Opera simulcasts to parks and movie theaters have brought it to new audiences, but each year, Fort Worth Opera takes one of its productions to a different venue. It will host Brief Encounters, a trio of 15-minute pocket operas about marriage, in a 240-seat auditorium in the Fort Worth Botanical Gardens. Contemporary composers Jake Heggie (Moby Dick, Dead Man Walking), Mark Adamo (Little Women, Lysistrata) and Joe Illick, the Fort Worth Opera's artistic director, wrote the piece.
The 2018 festival season begins with an update of an opera from 1843 that includes cinema and a mime performance. Don Pasquale, the comic opera by Donizetti, tells the story of an aging bachelor trying to reclaim his youth. Stage director Chuck Hudson sets the production in 1950s Hollywood because, as Hudson says in an interview in the LGBT publication Lavender, “The Sunset Boulevard angle was clear and became the lens through which we decided to present the production; a world where the dying black and white movie era meets the innovations of vibrant technicolor.”

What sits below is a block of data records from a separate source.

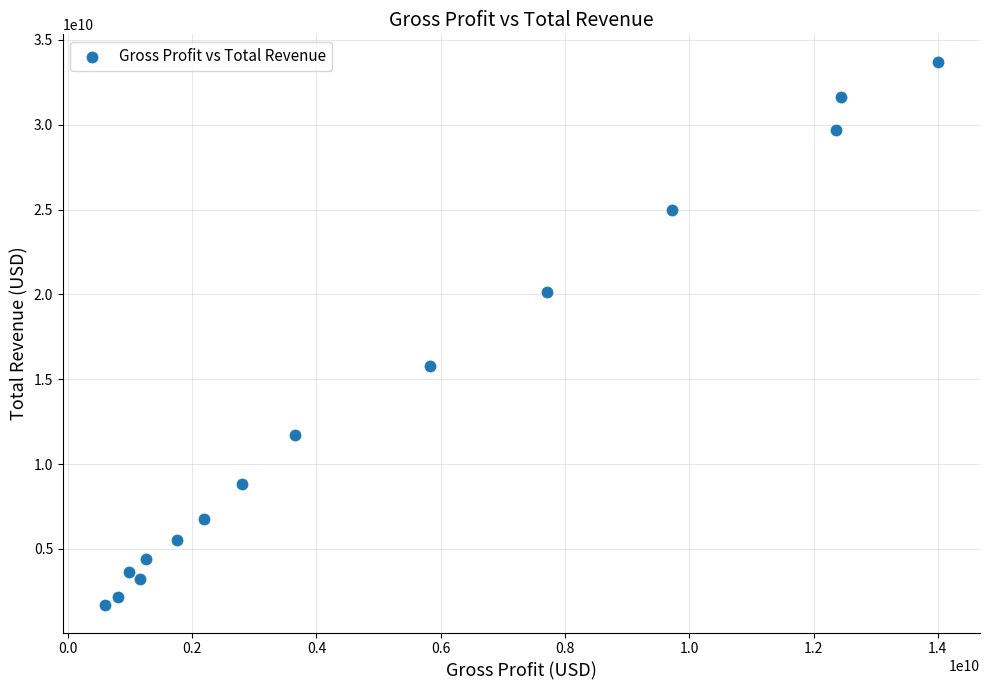

What is the range of X values (max minus min)?

13416931000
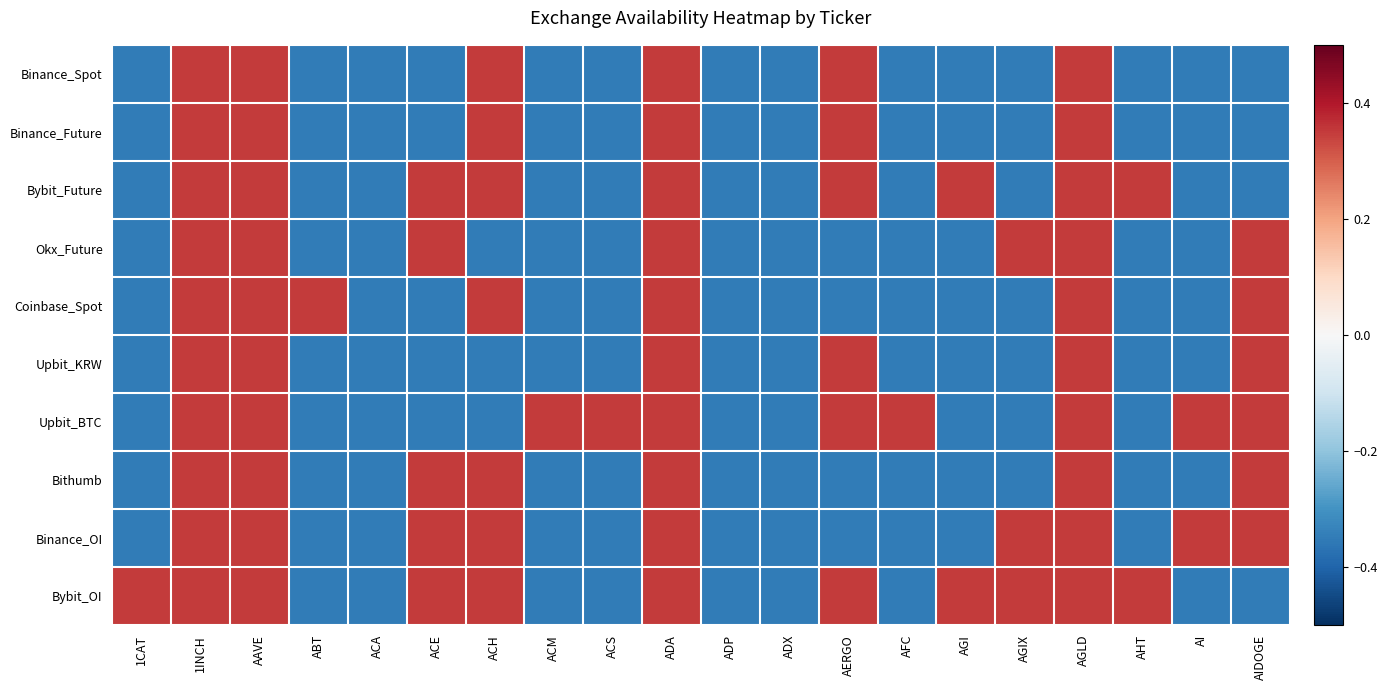

At how many categories does at least one series exceed 0?

17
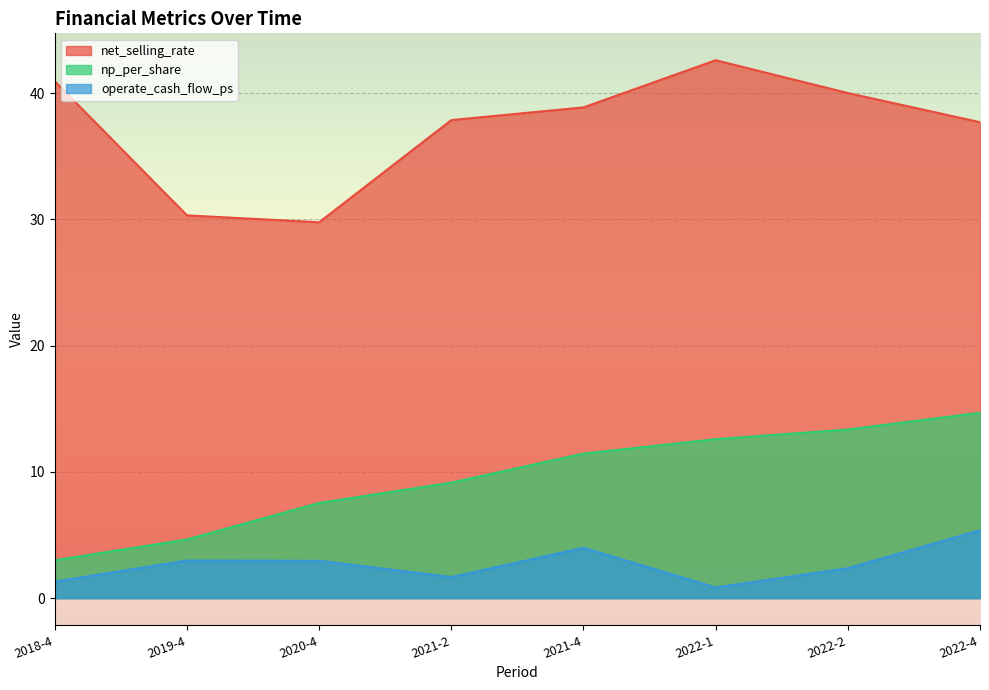

Which has a higher value, 2022-1 or 2022-2?

2022-1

“In 2020, FWOpera is excited to present the world premiere of The Last Dream of Frida and Diego by an American composer of mixed Peruvian/Chinese ancestry and of Lithuanian/Jewish descent, Gabriela Lena Frank," Hiltunen says.
Innovation is important to the survival of the performing arts. Opera has the added challenge to overcome the stereotype that it is the sphere of DWEMs.
“It is important our company and our productions look like our community and sound like our community," Hiltunen says. "If we don’t do all that, we are in danger of losing the connection between opera and everything else."